Rapid alternating movements: Evaluate pronation-supination of the hands; dysrhythmic or slowed movements indicate extrapyramidal involvement.
Functional assessment: Assess for impaired coordination during routine activities (e.g., dressing, eating).
Clinical utility
Diagnostic clue: Helps localize neurologic lesions to the cerebellum or basal ganglia.
Monitoring disease progression: Repeated assessments can track deterioration or improvement.
Guiding therapy: Identifies specific deficits that may benefit from physiotherapy or pharmacologic management.
Differential Diagnosis
Cause / Condition | Key Features | Mechanism / Notes |
Cerebellar stroke or hemorrhage | Sudden onset ataxia, dysmetria, dysarthria | Disruption of cerebellar circuitry impairs timing and coordination |
Parkinson’s disease | Bradykinesia, rigidity, resting tremor, asynergy | Basal ganglia dysfunction disrupts smooth execution of movement |
Multiple sclerosis | Episodic limb incoordination, tremor, weakness | Demyelination of cerebellar or corticospinal pathways |
Cerebellar degeneration | Progressive gait disturbance, limb incoordination | Neurodegenerative loss of Purkinje cells and cerebellar output |
Drug-induced/extrapyramidal symptoms | Incoordination, tremor, rigidity | Dopamine antagonists impair basal ganglia signaling |
History and Physical Examination
History: Ask about onset, progression, associated tremor or weakness, history of stroke, neurodegenerative disease, toxin exposure, or medications.
Examination: Evaluate gait, posture, muscle tone, strength, reflexes, and presence of tremor or dysarthria. Document limb and trunk coordination deficits.
Diagnostic approach
Neuroimaging: MRI or CT to detect structural lesions in the cerebellum, basal ganglia, or brainstem.
Electrophysiologic studies: EMG and nerve conduction studies may help differentiate central vs. peripheral causes.
Laboratory tests: Evaluate metabolic causes (thyroid, liver, electrolyte abnormalities) or toxin exposure.

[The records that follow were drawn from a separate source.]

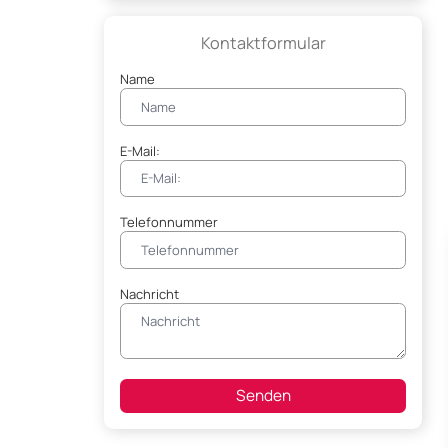
Kontaktformular
Name
E-Mail:
Telefonnummer
Nachricht
Senden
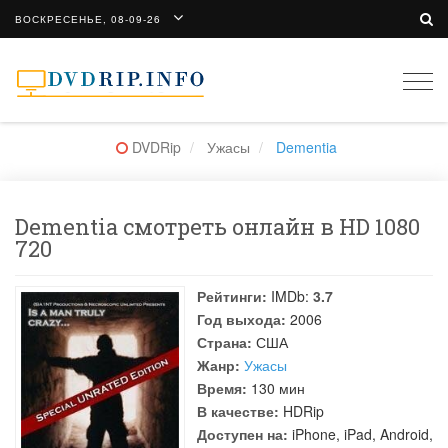
ВОСКРЕСЕНЬЕ, 08-09-26
Togg
navi
DVDRip
Ужасы
Dementia
Dementia смотреть онлайн в HD 1080
720
Рейтинги:
IMDb:
3.7
Год выхода:
2006
Страна:
США
Жанр:
Ужасы
Время:
130 мин
В качестве:
HDRip
Доступен на:
iPhone, iPad, Android,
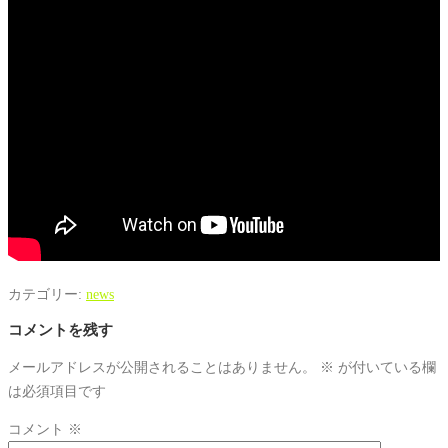
カテゴリー:
news
コメントを残す
メールアドレスが公開されることはありません。
※
が付いている欄
は必須項目です
コメント
※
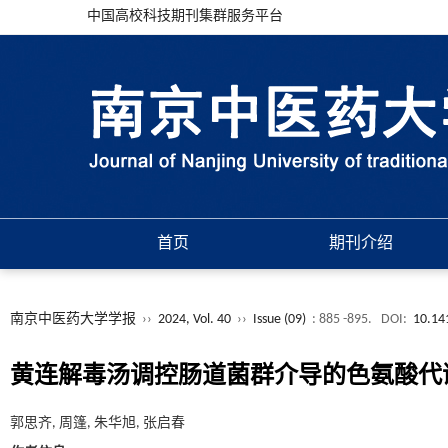
中国高校科技期刊集群服务平台
首页
期刊介绍
南京中医药大学学报
››
2024, Vol. 40
››
Issue (09)
: 885 -895.
DOI:
10.14
黄连解毒汤调控肠道菌群介导的色氨酸代
郭思齐, 周篷, 朱华旭, 张启春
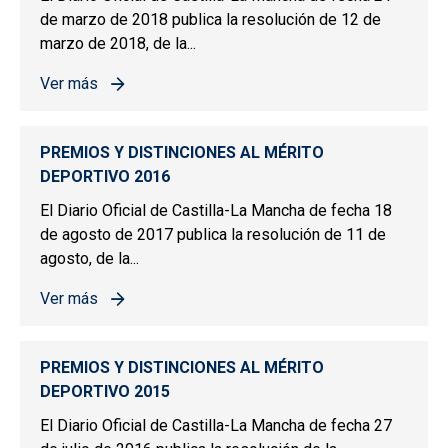
de marzo de 2018 publica la resolución de 12 de
marzo de 2018, de la...
Ver más
sobre PREMIOS Y DISTINCIONES AL MÉRITO DEPORTIV
PREMIOS Y DISTINCIONES AL MÉRITO
DEPORTIVO 2016
El Diario Oficial de Castilla-La Mancha de fecha 18
de agosto de 2017 publica la resolución de 11 de
agosto, de la...
Ver más
sobre PREMIOS Y DISTINCIONES AL MÉRITO DEPORTIV
PREMIOS Y DISTINCIONES AL MÉRITO
DEPORTIVO 2015
El Diario Oficial de Castilla-La Mancha de fecha 27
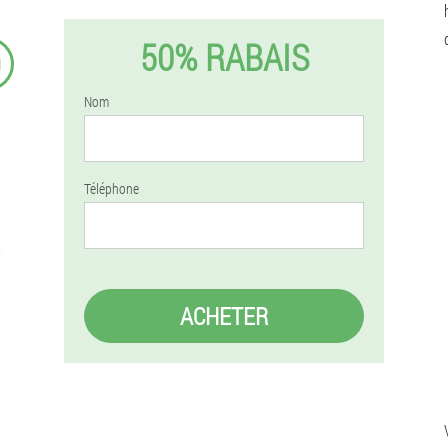
50% RABAIS
9
Nom
Téléphone
ACHETER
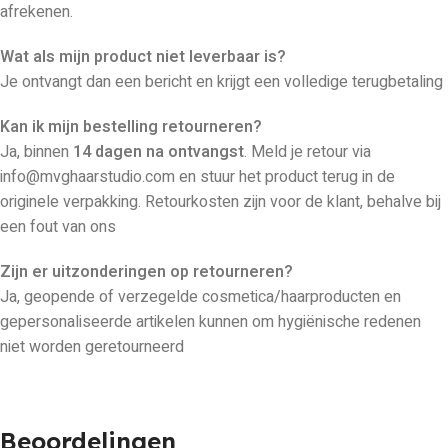
afrekenen.
Wat als mijn product niet leverbaar is?
Je ontvangt dan een bericht en krijgt een volledige terugbetaling
Kan ik mijn bestelling retourneren?
Ja, binnen
14 dagen na ontvangst
. Meld je retour via
info@mvghaarstudio.com en stuur het product terug in de
originele verpakking. Retourkosten zijn voor de klant, behalve bij
een fout van ons
Zijn er uitzonderingen op retourneren?
Ja, geopende of verzegelde cosmetica/haarproducten en
gepersonaliseerde artikelen kunnen om hygiënische redenen
niet worden geretourneerd
Beoordelingen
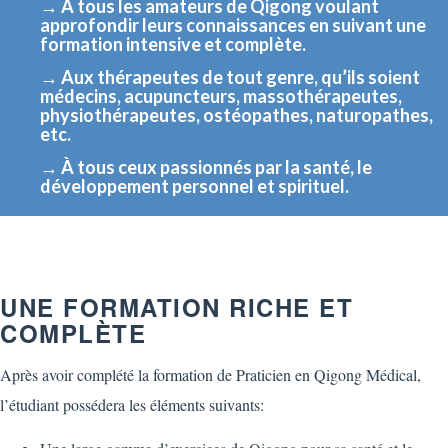
→
À tous les amateurs de Qigong voulant
approfondir leurs connaissances en suivant une
formation intensive et complète.
→
Aux thérapeutes de tout genre, qu’ils soient
médecins, acupuncteurs, massothérapeutes,
physiothérapeutes, ostéopathes, naturopathes,
etc.
→
À tous ceux passionnés par la santé, le
développement personnel et spirituel.
UNE FORMATION RICHE ET
COMPLÈTE
Après avoir complété la formation de Praticien en Qigong Médical,
l’étudiant possédera les éléments suivants:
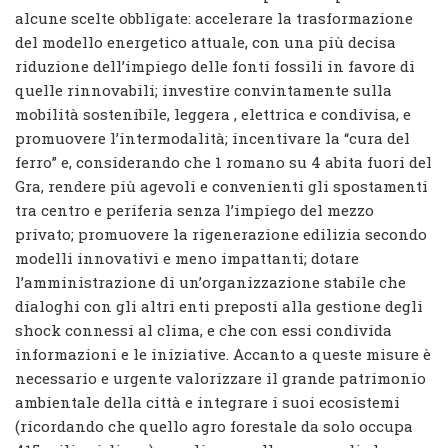
alcune scelte obbligate: accelerare la trasformazione
del modello energetico attuale, con una più decisa
riduzione dell’impiego delle fonti fossili in favore di
quelle rinnovabili; investire convintamente sulla
mobilità sostenibile, leggera , elettrica e condivisa, e
promuovere l’intermodalità; incentivare la “cura del
ferro” e, considerando che 1 romano su 4 abita fuori del
Gra, rendere più agevoli e convenienti gli spostamenti
tra centro e periferia senza l’impiego del mezzo
privato; promuovere la rigenerazione edilizia secondo
modelli innovativi e meno impattanti; dotare
l’amministrazione di un’organizzazione stabile che
dialoghi con gli altri enti preposti alla gestione degli
shock connessi al clima, e che con essi condivida
informazioni e le iniziative. Accanto a queste misure è
necessario e urgente valorizzare il grande patrimonio
ambientale della città e integrare i suoi ecosistemi
(ricordando che quello agro forestale da solo occupa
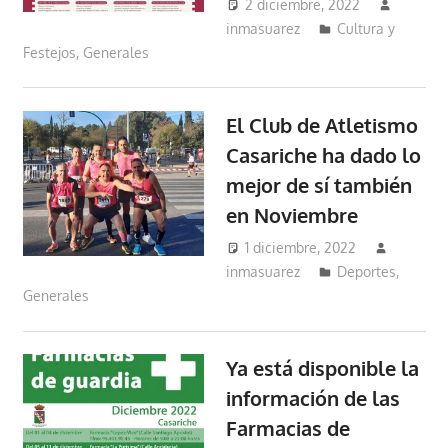
2 diciembre, 2022
inmasuarez
Cultura y
Festejos
,
Generales
El Club de Atletismo
Casariche ha dado lo
mejor de sí también
en Noviembre
1 diciembre, 2022
inmasuarez
Deportes
,
Generales
Ya está disponible la
información de las
Farmacias de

Functional assessments: Standardized scales such as the International Cooperative Ataxia Rating Scale (ICARS) or Unified Parkinson’s Disease Rating Scale (UPDRS).
Management
Address underlying disorder: Stroke rehabilitation, Parkinson’s medications (e.g., levodopa), immunomodulation in MS, or withdrawal of offending drugs.
Physical therapy: Exercises to improve balance, coordination, and fine motor skills.

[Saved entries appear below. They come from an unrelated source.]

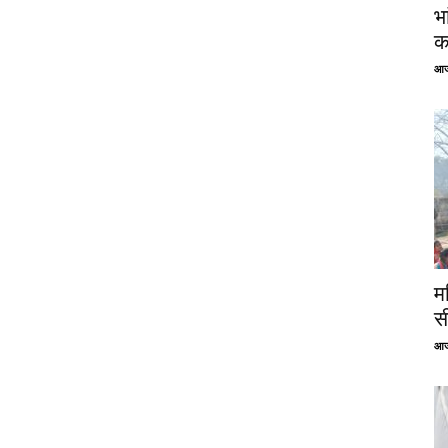
भ
क
आज
म
स
आज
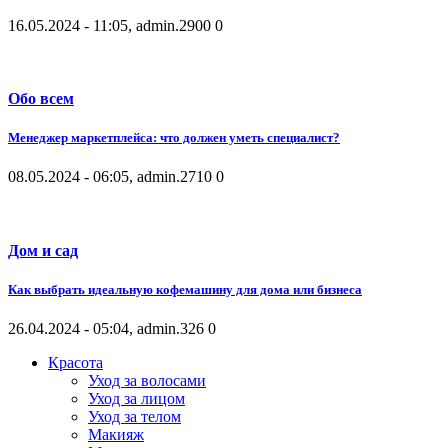
16.05.2024 - 11:05, admin.
2900
0
Обо всем
Менеджер маркетплейса: что должен уметь специалист?
08.05.2024 - 06:05, admin.
2710
0
Дом и сад
Как выбрать идеальную кофемашину для дома или бизнеса
26.04.2024 - 05:04, admin.
326
0
Красота
Уход за волосами
Уход за лицом
Уход за телом
Макияж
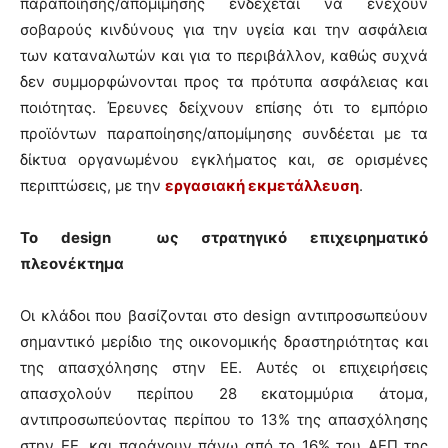
παραποίησης/απομίμησης ενδέχεται να ενέχουν
σοβαρούς κινδύνους για την υγεία και την ασφάλεια
των καταναλωτών και για το περιβάλλον, καθώς συχνά
δεν συμμορφώνονται προς τα πρότυπα ασφάλειας και
ποιότητας. Έρευνες δείχνουν επίσης ότι το εμπόριο
προϊόντων παραποίησης/απομίμησης συνδέεται με τα
δίκτυα οργανωμένου εγκλήματος και, σε ορισμένες
περιπτώσεις, με την
εργασιακή εκμετάλλευση
.
Το design ως στρατηγικό επιχειρηματικό
πλεονέκτημα
Οι κλάδοι που βασίζονται στο design αντιπροσωπεύουν
σημαντικό μερίδιο της οικονομικής δραστηριότητας και
της απασχόλησης στην ΕΕ. Αυτές οι επιχειρήσεις
απασχολούν περίπου 28 εκατομμύρια άτομα,
αντιπροσωπεύοντας περίπου το 13% της απασχόλησης
στην ΕΕ, και παράγουν πάνω από το 16% του ΑΕΠ της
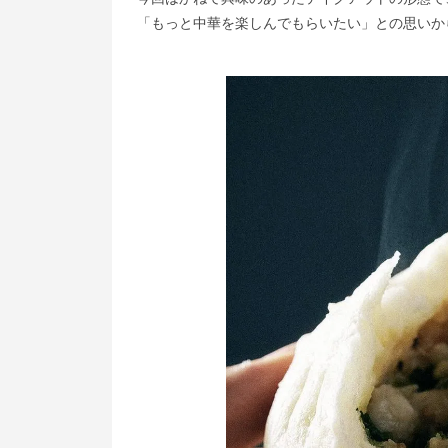
「もっと中華を楽しんでもらいたい」との思いか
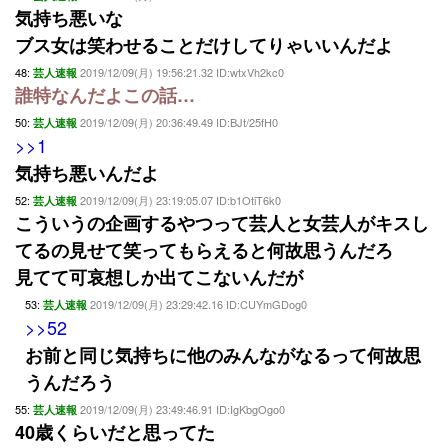
気持ち悪いな
ブス女は笑わせることだけしてりゃいいんだよ
48:
2019/12/09(月) 19:56:21.32 ID:wtxVh2kc0
芸人速報
誰特なんだよこの話…
50:
2019/12/09(月) 20:36:49.49 ID:BJt/25fH0
芸人速報
>>1
気持ち悪いんだよ
52:
2019/12/09(月) 23:19:05.07 ID:b1OtiT6k0
芸人速報
こういうの企画するやつって芸人と女芸人がキスし
てるの見せて笑ってもらえると何故思うんだろ
見てて可哀想しか出てこないんだが
53:
2019/12/09(月) 23:29:42.16 ID:CUYmGDog0
芸人速報
>>52
お前と同じ気持ちに他のみんながなるって何故思
うんだろう
55:
2019/12/09(月) 23:49:46.91 ID:IgKbgOgo0
芸人速報
40歳くらいだと思ってた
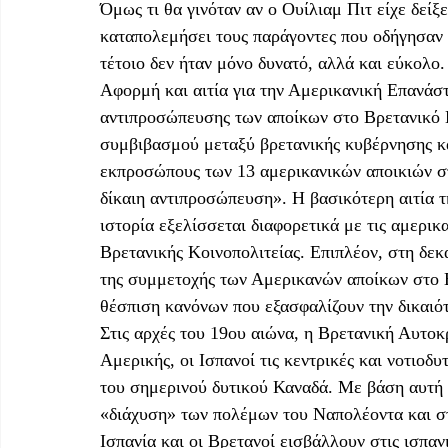
Όμως τι θα γινόταν αν ο Ουίλιαμ Πιτ είχε δείξ
καταπολεμήσει τους παράγοντες που οδήγησαν 
τέτοιο δεν ήταν μόνο δυνατό, αλλά και εύκολο.
Αφορμή και αιτία για την Αμερικανική Επανάστ
αντιπροσώπευσης των αποίκων στο Βρετανικό 
συμβιβασμού μεταξύ βρετανικής κυβέρνησης κα
εκπροσώπους των 13 αμερικανικών αποικιών σ
δίκαιη αντιπροσώπευση». Η βασικότερη αιτία τ
ιστορία εξελίσσεται διαφορετικά με τις αμερικ
Βρετανικής Κοινοπολιτείας. Επιπλέον, στη δεκ
της συμμετοχής των Αμερικανών αποίκων στο 
θέσπιση κανόνων που εξασφαλίζουν την δικαιό
Στις αρχές του 19ου αιώνα, η Βρετανική Αυτοκ
Αμερικής, οι Ισπανοί τις κεντρικές και νοτιοδ
του σημερινού δυτικού Καναδά. Με βάση αυτή 
«διάχυση» των πολέμων του Ναπολέοντα και σ
Ισπανία και οι Βρετανοί εισβάλλουν στις ισπαν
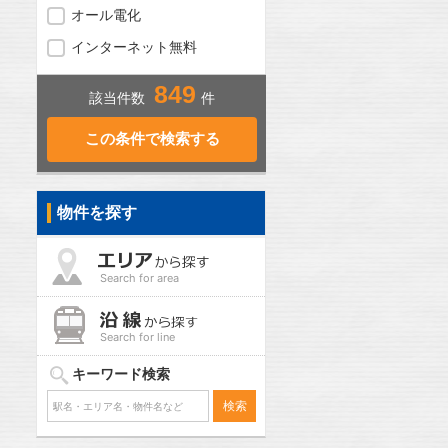
オール電化
インターネット無料
849
該当件数
件
物件を探す
Search for area
Search for line
キーワード検索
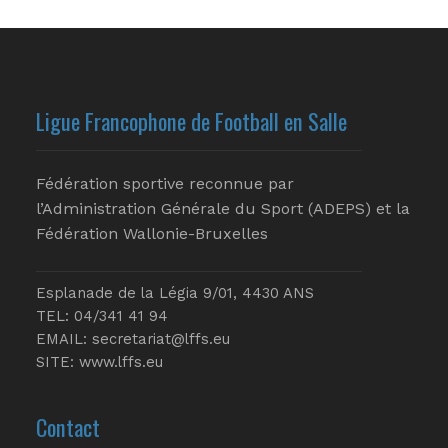
Ligue Francophone de Football en Salle
Fédération sportive reconnue par
l’Administration Générale du Sport (ADEPS) et la
Fédération Wallonie-Bruxelles
Esplanade de la Légia 9/01, 4430 ANS
TEL: 04/341 41 94
EMAIL:
secretariat@lffs.eu
SITE:
www.lffs.eu
Contact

Occupational therapy: Adaptation for daily activities and assistive devices.
Symptomatic treatment: Tremor control with medications if indicated; botulinum toxin for focal dystonia.
Patient counseling
Explain the neurological basis of incoordination and potential for improvement with therapy.
Encourage adherence to physiotherapy and home exercises to maintain function.

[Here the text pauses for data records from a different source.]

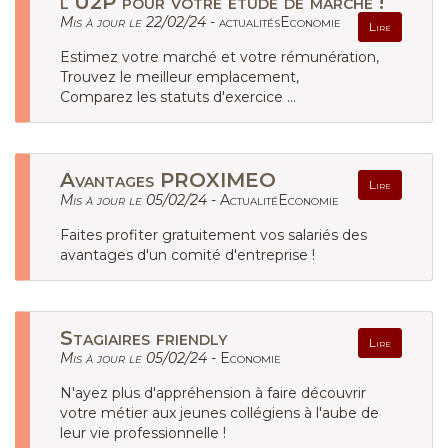
l‘U2P pour votre étude de marché !
Mis à jour le 22/02/24 -
actualitésEconomie
Lire
Estimez votre marché et votre rémunération,
Trouvez le meilleur emplacement,
Comparez les statuts d'exercice ...
Avantages PROXIMEO
Lire
Mis à jour le 05/02/24 -
ActualitéEconomie
Faites profiter gratuitement vos salariés des
avantages d'un comité d'entreprise !
Stagiaires friendly
Lire
Mis à jour le 05/02/24 -
Economie
N'ayez plus d'appréhension à faire découvrir
votre métier aux jeunes collégiens à l'aube de
leur vie professionnelle !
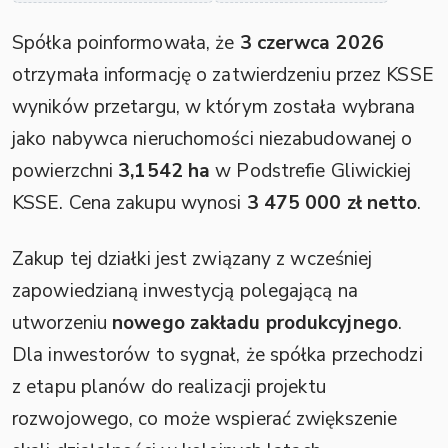
Spółka poinformowała, że
3 czerwca 2026
otrzymała informację o zatwierdzeniu przez KSSE
wyników przetargu, w którym została wybrana
jako nabywca nieruchomości niezabudowanej o
powierzchni
3,1542 ha
w Podstrefie Gliwickiej
KSSE. Cena zakupu wynosi
3 475 000 zł netto
.
Zakup tej działki jest związany z wcześniej
zapowiedzianą inwestycją polegającą na
utworzeniu
nowego zakładu produkcyjnego
.
Dla inwestorów to sygnał, że spółka przechodzi
z etapu planów do realizacji projektu
rozwojowego, co może wspierać zwiększenie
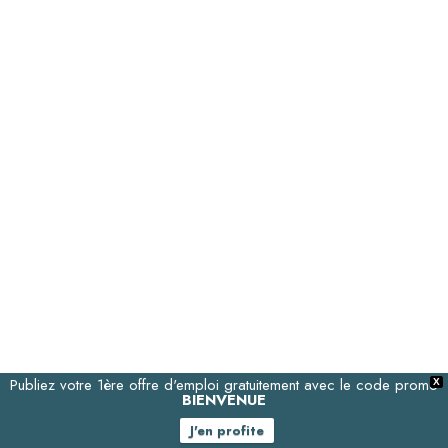
Publiez votre 1ère offre d'emploi gratuitement avec le code promo
X
BIENVENUE
J'en profite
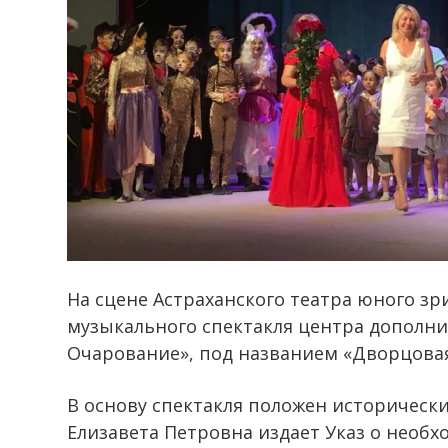
На сцене Астраханского театра юного зр
музыкального спектакля центра дополни
Очарование», под названием «Дворцовая
В основу спектакля положен исторически
Елизавета Петровна издает Указ о необх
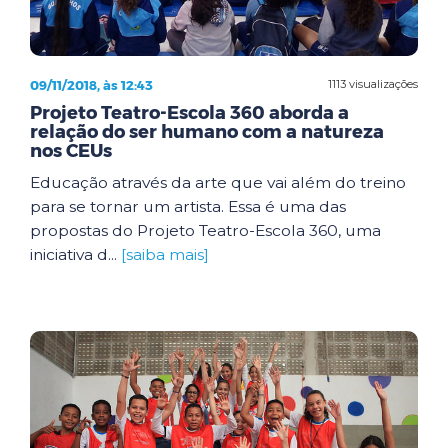
09/11/2018, às 12:43
1113 visualizações
Projeto Teatro-Escola 360 aborda a
relação do ser humano com a natureza
nos CEUs
Educação através da arte que vai além do treino
para se tornar um artista. Essa é uma das
propostas do Projeto Teatro-Escola 360, uma
iniciativa d...
[saiba mais]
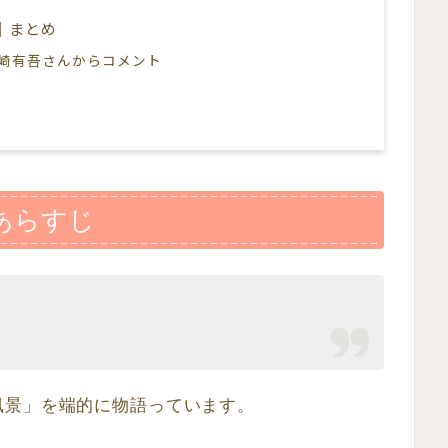
｜まとめ
崎有吾さんからコメント
あらすじ
風景」を端的に物語っています。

Discuss prognosis, which depends on underlying cause and extent of neurologic damage.
Pediatric considerations
Pediatric asynergy may result from congenital cerebellar malformations, perinatal hypoxia, or inherited ataxias.
Early intervention with therapy is critical for motor development.
Geriatric considerations
Age-related neurodegeneration and polypharmacy can exacerbate asynergy.
Fall prevention and environmental modifications are important to reduce injury risk.
Key points
Asynergy is a sign of impaired coordination due to cerebellar or basal ganglia dysfunction.
It provides important localization information in neurologic assessment.
Management focuses on underlying disease, rehabilitation, and symptom control.
References
Buttaro TM, Tybulski J, Bailey PP, Sandberg-Cook J. Primary Care: A Collaborative Practice. St. Louis, MO: Mosby Elsevier; 2008. p. 444–447.
McCance KL, Huether SE, Brashers VL, Rote NS. Pathophysiology: The Biologic Basis for Disease in Adults and Children. 8th ed. Maryland Heights, MO: Mosby Elsevier; 2019.
Klockgether T. Ataxia. N Engl J Med. 2010;362:1907–1919.
Jankovic J. Parkinson’s Disease: Clinical Features and Diagnosis. J Neurol Neurosurg Psychiatry. 2008;79:368–376.
Tintinalli JE, Stapczynski JS, Ma OJ, Yealy DM, Meckler GD, Cline DM. Tintinalli’s Emergency Medicine: A Comprehensive Study Guide. 9th ed. New York, NY: McGraw-Hill; 2020.